SUFFOLK COUNTY

Discussion on fair housing

Task force takes comments and questions

Posted

The topic of housing discrimination has been moving forward monthly in Suffolk County, and a task force dedicated to ensuring fair housing took questions and comments from the public last Thursday, Oct. 22. Various interested parties were also present for the Zoom meeting.

Mitch Pally, CEO of Long Island Builders Institute, said the task force should look at where affordable housing is built in Suffolk County.

“Those types of issues are essential to making sure people have fair housing all throughout the county,” he said. “Why affordable housing is only located in certain areas of the county and not others is an essential public policy issue that this task force or the Suffolk County Human Rights Commission or the Suffolk County Legislature or somebody should look at. It affects everybody in that regard.
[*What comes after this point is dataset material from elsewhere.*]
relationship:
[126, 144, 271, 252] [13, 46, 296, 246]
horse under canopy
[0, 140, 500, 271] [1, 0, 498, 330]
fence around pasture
We are always willing to help in that context, but we are at the mercy of the zoning practices of the local municipalities, unfortunately.”

With the villages and townships claiming responsibility in this regard as well as holding landlords accountable, tenants are caught in the middle. Ian Wilder, representing Long Island Housing Services, pointed out that the service has housing counselors who deal with landlord/tenant issues.

“I would recommend against anyone calling a village or town to make a complaint about the property they are living in because that may create a self-eviction without giving them time to be able to move,” said Wilder. “I would first suggest talking to a housing counseling agency to find out what options they have in terms of dealing with the landlord.”

Wilder added that the resolution setting up this committee was very narrow, adding that there are options through the county of how to remedy some of these issues.

“The county gets community-development block grant funds. Those block grant funds must be used to affirmatively further fair housing. That is within the state law,” he said. “They can require the towns that they give the money in to affirmatively further fair housing, which includes requiring them to have inclusive zoning.”

He referenced a situation in Westchester County in which funds were withheld due to the lack of inclusive housing. Wilder said that even though counties do not have direct zoning powers, they have power to influence such.

“They cannot just allow affordable housing to be built in what is called low-opportunity areas but allow it to be built in every zip code in the town,” Wilder said.

Legis. Sam Gonzalez (D-Brentwood) led the Zoom call, and asked Wilder a question that Gonzalez said is brought up often: what does it means for the school districts to have inclusive housing? Wilder and Elaine Gross, president of ERASE Racism, both responded that they disagree with the notion that school districts are negatively affected by inclusive housing.

“It is very unfortunate that people are ignorant of their responsibility to educate all children,” Gross said. “I do also think that some people are not ignorant but they are choosing who they want to educate. They have come out en masse to oppose affordable housing because ‘those children might be coming in.’”

That angers Wilder.

“A school district’s job is to educate the children in the district, not to question whether those children get educated,” he said. “Saying ‘we are not going to educate children in our community’ is a real problem to me.”

The task force has been holding monthly meetings for three months. The group was supposed to start in March, but was postponed due to the pandemic. The group met on Wednesday, Oct. 28, to discuss the commentary provided last week.